**Work order:**
From the entries that follow, copy each line containing the word "そのバケットにCross".

**Records for the task:**
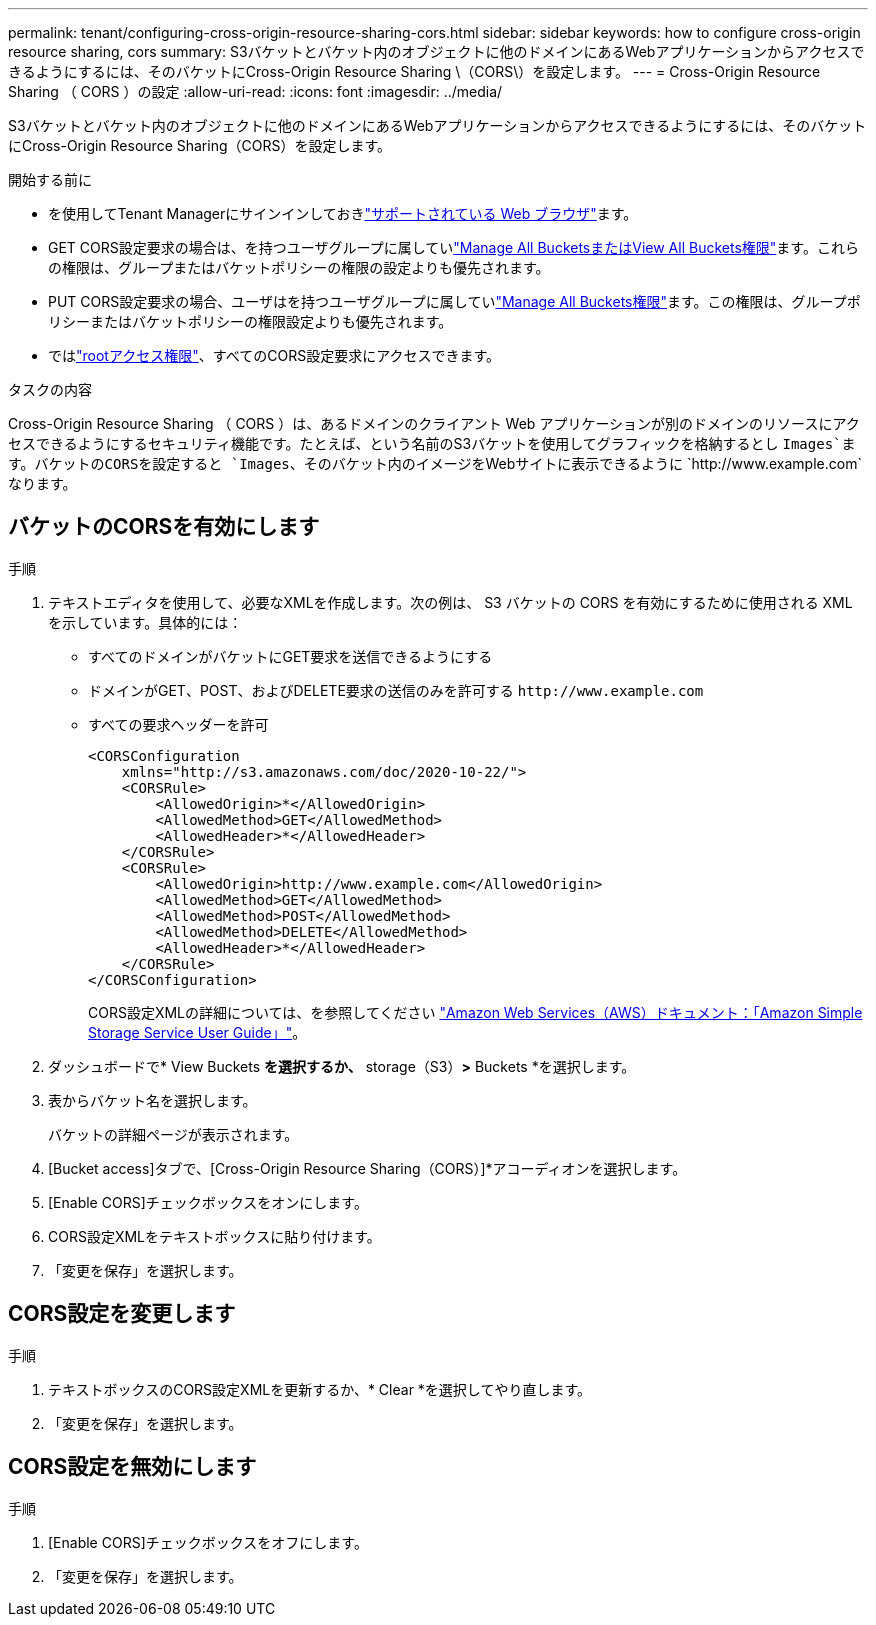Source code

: ---
permalink: tenant/configuring-cross-origin-resource-sharing-cors.html 
sidebar: sidebar 
keywords: how to configure cross-origin resource sharing, cors 
summary: S3バケットとバケット内のオブジェクトに他のドメインにあるWebアプリケーションからアクセスできるようにするには、そのバケットにCross-Origin Resource Sharing \（CORS\）を設定します。 
---
= Cross-Origin Resource Sharing （ CORS ）の設定
:allow-uri-read: 
:icons: font
:imagesdir: ../media/


[role="lead"]
S3バケットとバケット内のオブジェクトに他のドメインにあるWebアプリケーションからアクセスできるようにするには、そのバケットにCross-Origin Resource Sharing（CORS）を設定します。

.開始する前に
* を使用してTenant Managerにサインインしておきlink:../admin/web-browser-requirements.html["サポートされている Web ブラウザ"]ます。
* GET CORS設定要求の場合は、を持つユーザグループに属していlink:tenant-management-permissions.html["Manage All BucketsまたはView All Buckets権限"]ます。これらの権限は、グループまたはバケットポリシーの権限の設定よりも優先されます。
* PUT CORS設定要求の場合、ユーザはを持つユーザグループに属していlink:tenant-management-permissions.html["Manage All Buckets権限"]ます。この権限は、グループポリシーまたはバケットポリシーの権限設定よりも優先されます。
* ではlink:tenant-management-permissions.html["rootアクセス権限"]、すべてのCORS設定要求にアクセスできます。


.タスクの内容
Cross-Origin Resource Sharing （ CORS ）は、あるドメインのクライアント Web アプリケーションが別のドメインのリソースにアクセスできるようにするセキュリティ機能です。たとえば、という名前のS3バケットを使用してグラフィックを格納するとし `Images`ます。バケットのCORSを設定すると `Images`、そのバケット内のイメージをWebサイトに表示できるように `+http://www.example.com+`なります。



== バケットのCORSを有効にします

.手順
. テキストエディタを使用して、必要なXMLを作成します。次の例は、 S3 バケットの CORS を有効にするために使用される XML を示しています。具体的には：
+
** すべてのドメインがバケットにGET要求を送信できるようにする
** ドメインがGET、POST、およびDELETE要求の送信のみを許可する `+http://www.example.com+`
** すべての要求ヘッダーを許可
+
[listing]
----
<CORSConfiguration
    xmlns="http://s3.amazonaws.com/doc/2020-10-22/">
    <CORSRule>
        <AllowedOrigin>*</AllowedOrigin>
        <AllowedMethod>GET</AllowedMethod>
        <AllowedHeader>*</AllowedHeader>
    </CORSRule>
    <CORSRule>
        <AllowedOrigin>http://www.example.com</AllowedOrigin>
        <AllowedMethod>GET</AllowedMethod>
        <AllowedMethod>POST</AllowedMethod>
        <AllowedMethod>DELETE</AllowedMethod>
        <AllowedHeader>*</AllowedHeader>
    </CORSRule>
</CORSConfiguration>
----
+
CORS設定XMLの詳細については、を参照してください http://docs.aws.amazon.com/AmazonS3/latest/dev/Welcome.html["Amazon Web Services（AWS）ドキュメント：「Amazon Simple Storage Service User Guide」"^]。



. ダッシュボードで* View Buckets *を選択するか、* storage（S3）*>* Buckets *を選択します。
. 表からバケット名を選択します。
+
バケットの詳細ページが表示されます。

. [Bucket access]タブで、[Cross-Origin Resource Sharing（CORS）]*アコーディオンを選択します。
. [Enable CORS]チェックボックスをオンにします。
. CORS設定XMLをテキストボックスに貼り付けます。
. 「変更を保存」を選択します。




== CORS設定を変更します

.手順
. テキストボックスのCORS設定XMLを更新するか、* Clear *を選択してやり直します。
. 「変更を保存」を選択します。




== CORS設定を無効にします

.手順
. [Enable CORS]チェックボックスをオフにします。
. 「変更を保存」を選択します。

**Answer to this problem:**
summary: S3バケットとバケット内のオブジェクトに他のドメインにあるWebアプリケーションからアクセスできるようにするには、そのバケットにCross-Origin Resource Sharing \（CORS\）を設定します。 
S3バケットとバケット内のオブジェクトに他のドメインにあるWebアプリケーションからアクセスできるようにするには、そのバケットにCross-Origin Resource Sharing（CORS）を設定します。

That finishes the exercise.